What you should do.
Would it be possible to write out each entry below exactly, without the pictures?

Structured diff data
Content starts
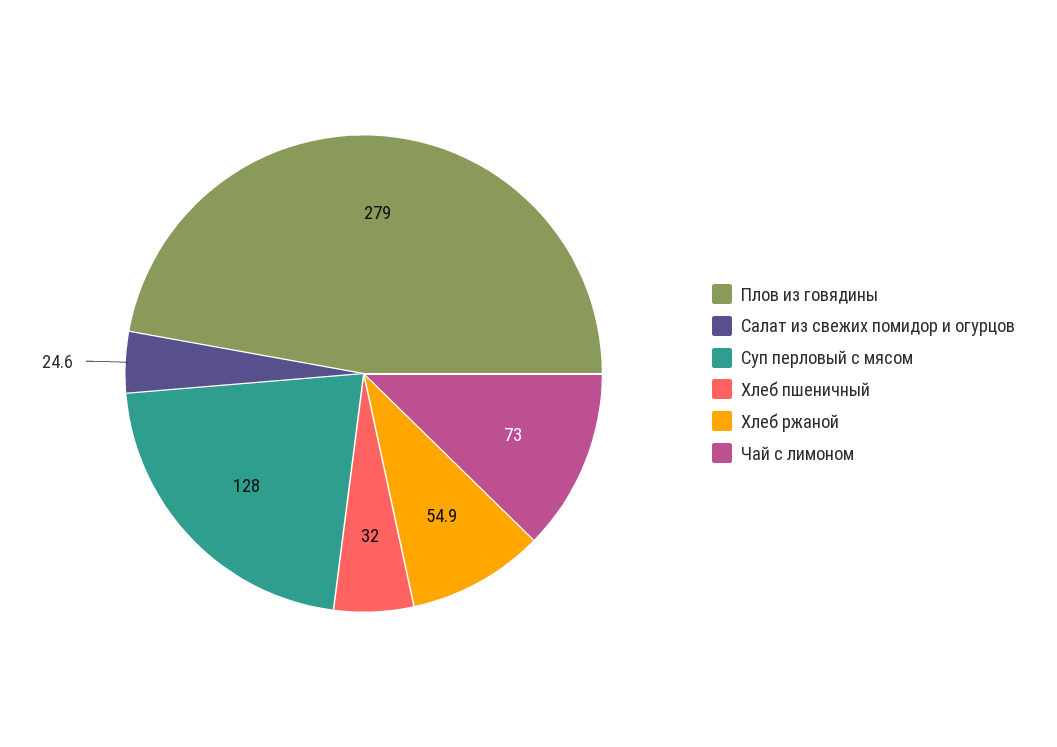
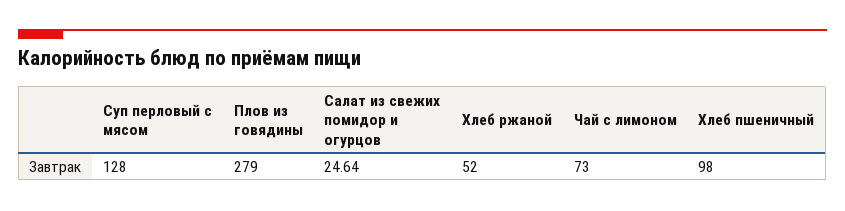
  {
    "Плов из говядины": 279,
    "Салат из свежих помидор и огурцов": 24.64,
    "Суп перловый с мясом": 128,
-   "Хлеб пшеничный": 32,
+   "Хлеб пшеничный": 98,
-   "Хлеб ржаной": 54.9,
+   "Хлеб ржаной": 52,
    "Чай с лимоном": 73
  }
Content ends
Task output.
  {
    "Плов из говядины": 279,
    "Салат из свежих помидор и огурцов": 24.64,
    "Суп перловый с мясом": 128,
-   "Хлеб пшеничный": 32,
+   "Хлеб пшеничный": 98,
-   "Хлеб ржаной": 54.9,
+   "Хлеб ржаной": 52,
    "Чай с лимоном": 73
  }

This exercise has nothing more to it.